Jedna ze zjaw wykrzywiając groteskowo oblicze stykając się z nim prawie twarzą w twarz powiedziała - Nigdy ich księżulku nie odnajdziesz. Już nasz Pan się o to postarał. – Zachichotała złowrogo. – Straciłeś czujność! Nasz Pan ma rację, jesteś pozerem i hipokrytą.

- Nie jestem. To ten wasz pan, jest mistrzem pozoru i hipokryzji. Ale komu to tłumaczę, duszy czarniejszej niż sadza? Potępieńcowi, który nigdy nie zazna Boskiej łaski? – Janusz spoglądał na ten cień bardziej z litością, niż lękiem.- Pomyśl, że na wieki będziesz przykuty do swojego pana, niewidzialnymi łańcuchami posłuszeństwa i zła! I wy wszyscy. – Zwrócił się do kłębowiska cieni. – Powiedzcie mi, gdzie ich ukrył? Co z nimi zrobił? A może będzie to pierwszy krok do zerwania tych łańcuchów?

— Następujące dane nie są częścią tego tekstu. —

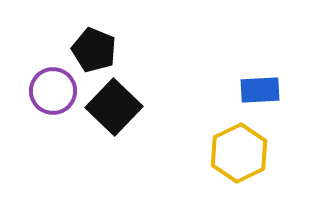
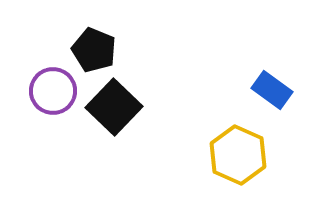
blue rectangle: moved 12 px right; rotated 39 degrees clockwise
yellow hexagon: moved 1 px left, 2 px down; rotated 10 degrees counterclockwise
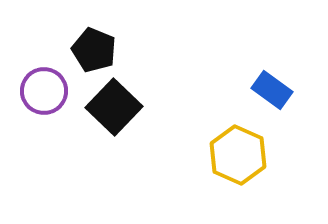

W odpowiedzi usłyszał tylko chichot. Wiedział, że to nie będzie łatwe, ale myślał w naiwności, że każda dusza pragnie zbawienia.

- Widzę, że to was bawi. Trudno, sam ich poszukam. – Odwrócił się na pięcie i skierował w stronę drzwi. Kiedy złapał za klamkę odwrócił się, spojrzał na zjawy, jak na kłębowisko żmij. – Żadne z was nie ma prawa tu przebywać, idźcie za swoim panem, precz z tego domu! – Powiedział podniesionym głosem i wyszedł.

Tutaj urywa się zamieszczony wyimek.